Albany State University Receives Funding to Support STEM Majors
By: Rachel Lawrence
Albany State University (ASU) received $199,997 from the National Science Foundation (NSF) CATALYST Program. The grant ‘Technically Speaking: Building Scientific Communication Self-Efficacy’ will focus on improving science, technology, engineering, and mathematics (STEM) students’ academic competency and science efficacy. The project’s goal is to support and retain undergraduate STEM students, and improve scientific communication skills.
The NSF Catalyst Projects provide support for Historically Black Colleges and Universities (HBCU’s) to establish the research capacity of faculty to strengthen science, technology, engineering and mathematics in undergraduate education and research.
“ASU is honored to have been chosen for this grant by the National Science Foundation. Our students will benefit from the activities that are being added to the curriculum that will expand their knowledge and explore their respective interests within the science field. This is a testament to our institution’s continued commitment to academic excellence and student success,” said ASU President Marion Ross Fedrick.
The project is led by Dr. Florence Lyons, Professor of Speech, and Director of the Velma Fudge Grant Honors Program. Other project members include Dr. Louise Wrensford, Professor Anta’Sha Jones, Dr. Ronda Porter, Dr. Pamela Pitman Brown, and students Tia Pitts and Sha’Ariel Jones.
The grant will utilize two learning communities, the Analyzing the Rhetoric of Chemistry (ARC) Learning Community and the Raising the BAR (Biology and Rhetoric) Learning Community. The ARC pairs a chemistry class with a public speaking class to coincide with speeches on experiments conducted in a chemistry lab, while the BAR pairs a biology class with a public speaking class to coincide with speeches on experiments conducted in a biology lab. At the end of the semester, students in the ARC will present their final research to the Albany Boys & Girls Club at the Speaking of the STEM Symposium.

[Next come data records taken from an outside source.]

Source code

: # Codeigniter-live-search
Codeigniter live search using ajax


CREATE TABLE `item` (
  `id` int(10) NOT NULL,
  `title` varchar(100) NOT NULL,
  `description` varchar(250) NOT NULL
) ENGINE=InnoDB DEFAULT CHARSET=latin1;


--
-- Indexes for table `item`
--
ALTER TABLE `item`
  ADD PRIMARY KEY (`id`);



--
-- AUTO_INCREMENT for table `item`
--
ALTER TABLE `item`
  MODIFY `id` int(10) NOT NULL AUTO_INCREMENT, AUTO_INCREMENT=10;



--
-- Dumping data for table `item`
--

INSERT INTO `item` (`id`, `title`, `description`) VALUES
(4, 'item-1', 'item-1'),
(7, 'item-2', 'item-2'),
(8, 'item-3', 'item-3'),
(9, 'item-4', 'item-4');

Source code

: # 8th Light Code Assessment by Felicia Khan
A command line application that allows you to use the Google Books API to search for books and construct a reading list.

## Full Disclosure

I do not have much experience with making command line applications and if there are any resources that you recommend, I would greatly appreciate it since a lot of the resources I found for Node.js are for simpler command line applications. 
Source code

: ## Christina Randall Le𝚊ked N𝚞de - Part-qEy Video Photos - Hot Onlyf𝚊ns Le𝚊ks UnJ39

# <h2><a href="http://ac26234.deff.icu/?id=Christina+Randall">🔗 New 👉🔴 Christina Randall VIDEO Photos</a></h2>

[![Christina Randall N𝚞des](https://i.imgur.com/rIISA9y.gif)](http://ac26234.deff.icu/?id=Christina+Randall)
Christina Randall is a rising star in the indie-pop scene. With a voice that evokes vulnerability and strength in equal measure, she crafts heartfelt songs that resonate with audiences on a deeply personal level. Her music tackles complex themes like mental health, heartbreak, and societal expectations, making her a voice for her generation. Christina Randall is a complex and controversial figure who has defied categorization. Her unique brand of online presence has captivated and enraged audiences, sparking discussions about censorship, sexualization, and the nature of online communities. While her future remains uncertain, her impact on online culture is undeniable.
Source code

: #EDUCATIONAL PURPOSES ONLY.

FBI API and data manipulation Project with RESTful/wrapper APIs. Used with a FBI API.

“The students in the Analyzing the Rhetoric of Chemistry Learning Community have, so far, delivered several presentations. During their development, it has been gratifying to see the students effectively explain their research so that audience members, who do not have a STEM background, can clearly understand it,” said Dr. Lyons.
The project aligns with the University’s strategic plan by expanding and strengthening academic programming and services, and implementing best practices that strengthen programs and services to address the learning needs of students.